I remember once writing this long paragraph about how my grandfather used to label his tools with masking tape and sharpie. just this minor detail. didn’t really “advance the argument or” whatever. but i left it in because it felt honest. a week later someone emailed me just to say their dad did the same thing. they didn’t even mention the actual essay. just that one sentence. So that stuck.
then you feed it into the Machine and it says thank you. i have replaced your voice with a generic academic ghost. also i deleted your joke about the goat.
like. Shit! what the hell. that was a good goat joke.
the Machine says great job, i’ve made it more concise and readable. what it means is I’ve sanded off every corner until you could have been anyone.

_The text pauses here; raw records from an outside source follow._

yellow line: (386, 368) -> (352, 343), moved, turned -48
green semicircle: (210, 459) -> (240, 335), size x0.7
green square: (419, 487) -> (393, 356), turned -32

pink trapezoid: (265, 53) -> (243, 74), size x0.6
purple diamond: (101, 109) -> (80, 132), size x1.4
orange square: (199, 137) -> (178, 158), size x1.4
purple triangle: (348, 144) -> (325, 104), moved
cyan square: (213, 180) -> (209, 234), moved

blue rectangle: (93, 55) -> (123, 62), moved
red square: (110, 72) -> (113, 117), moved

sometimes i’ll go back and read something before it was cleaned up and there’s this line, maybe even just a word, that makes me laugh or or go oh god yeah that’s me. and then i check the version it spat out and it’s just gone!!!

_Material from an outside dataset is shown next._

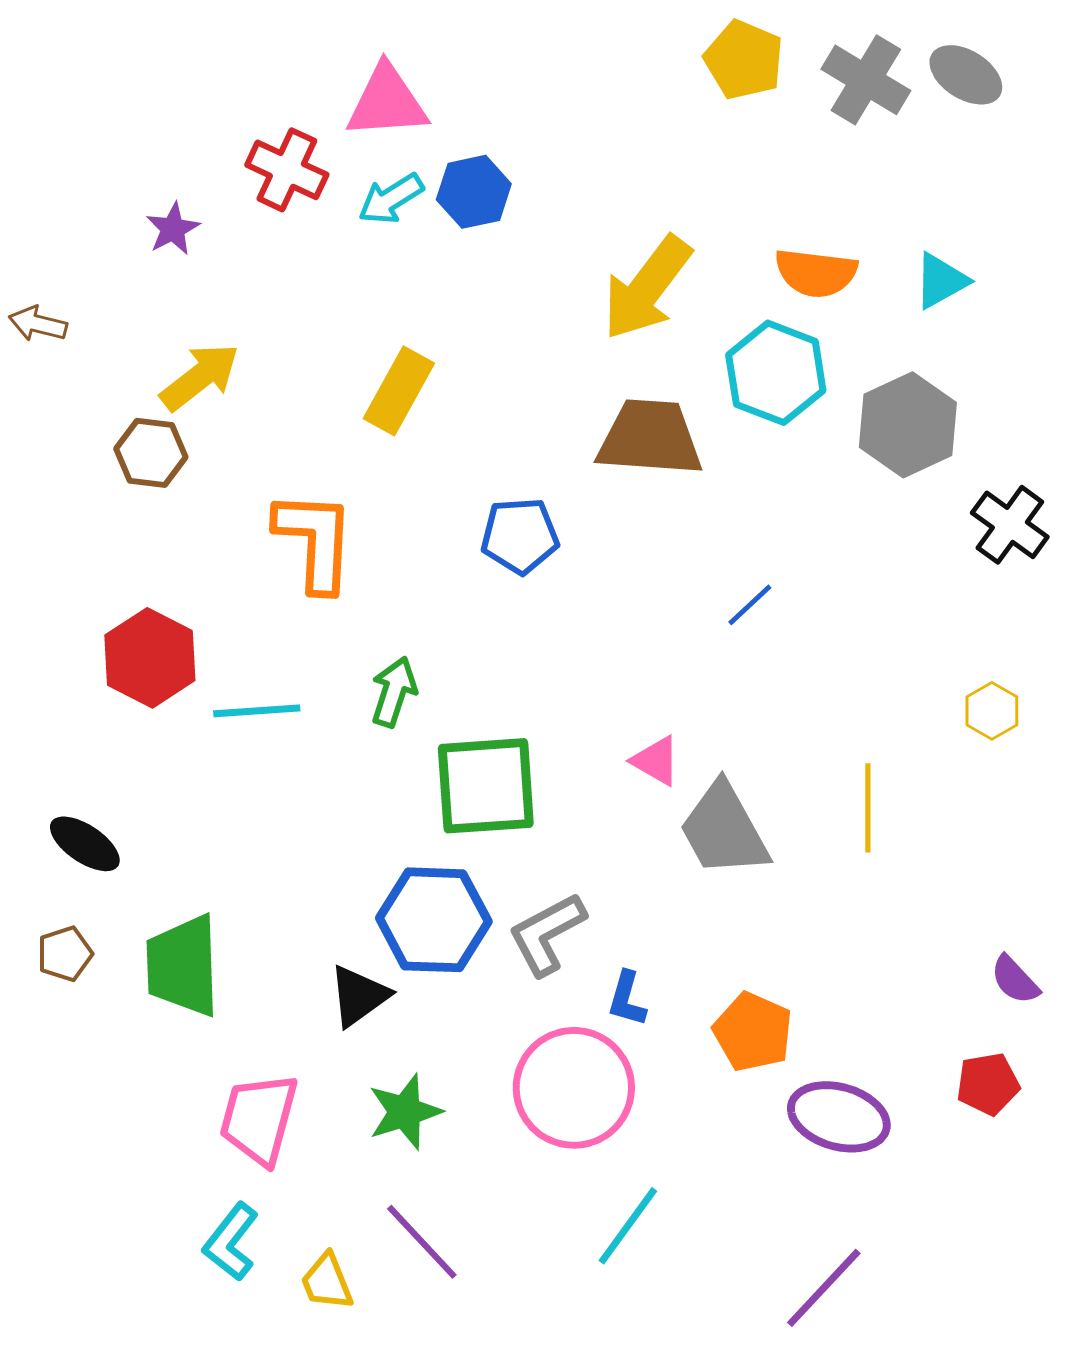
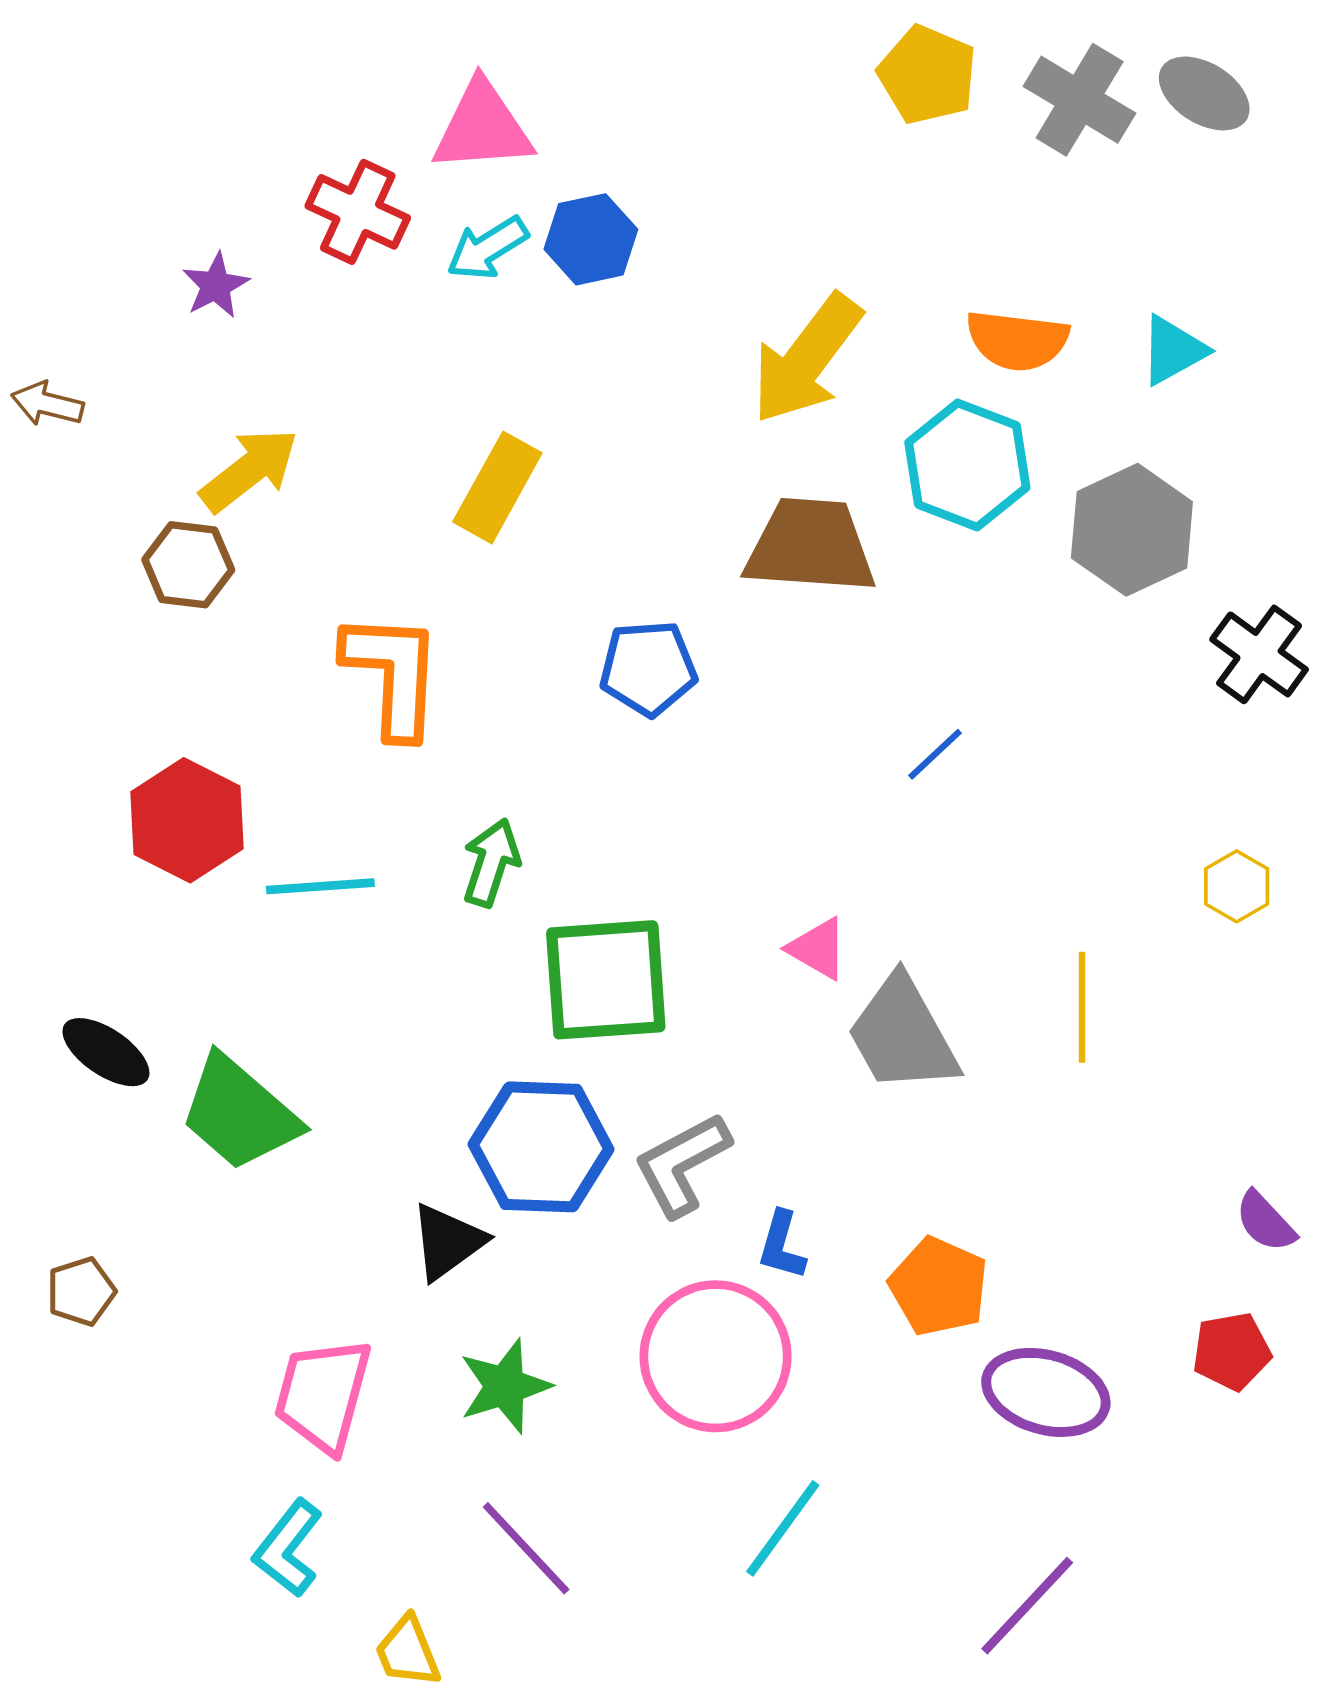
brown pentagon: (65, 954) -> (81, 1291), moved
green trapezoid: (183, 966) -> (239, 1113), moved, turned -47
yellow trapezoid: (327, 1282) -> (408, 1652), moved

It’s like hiring a ghostwriter and realizing the ghost is actually a buruaucrat who’s never laughed.
This is an interesting perspective; thanks for sharing it. As with anything new, I've been playing with AI to see what it can do -- I tried letting it rewrite stuff I'd written (it stripped out my voice, shortened it too much, and made it bland). Then I tried spoon-feeding it sections with specific prompts (check for historical accuracy, offer historical details I could use to enrich my sensory descriptions) and that worked a lot better. It would say "hey, this flower wasn't native to ancient Rome... you could use this one instead." When you use it as a research machine (always double check, tho, it will Make Shit Up!) it's an insanely useful tool.
I also use it for my covers and you're right -- what was a 10 minute activity before is now a five hour one, with tweaking, sub-editing, working on composition, endless prompts to get what I want, with the end result being fantastic. I spent a few sleepless nights tossing and turning and wondering if people would reject my novels because of the AI covers... but the truth is, they weren't gonna read them anyway. People who stand on some narrow ledge and scream into the void about all the things they hate and won't tolerate aren't people who would like my books anyway -- I'm too open-minded, lol.
Good luck with your writing! :)
Thanks Charity. And you're right. They weren't gonna read them anyway. Better using your energy on those who would.
Yeah. You don't want it to just rewrite you. Better if you go by section and work with it as a collaborative editor. I'd be careful with research due to hallucinations if it's looking at online databases. Working with customs can also help depending on how you build them. I use one to fact check me to make sure I'm accurate in what I write about. A different custom helps me edit stylistically where nuance and narrative style matters more. But yeah. Can be very useful. All depends on the user.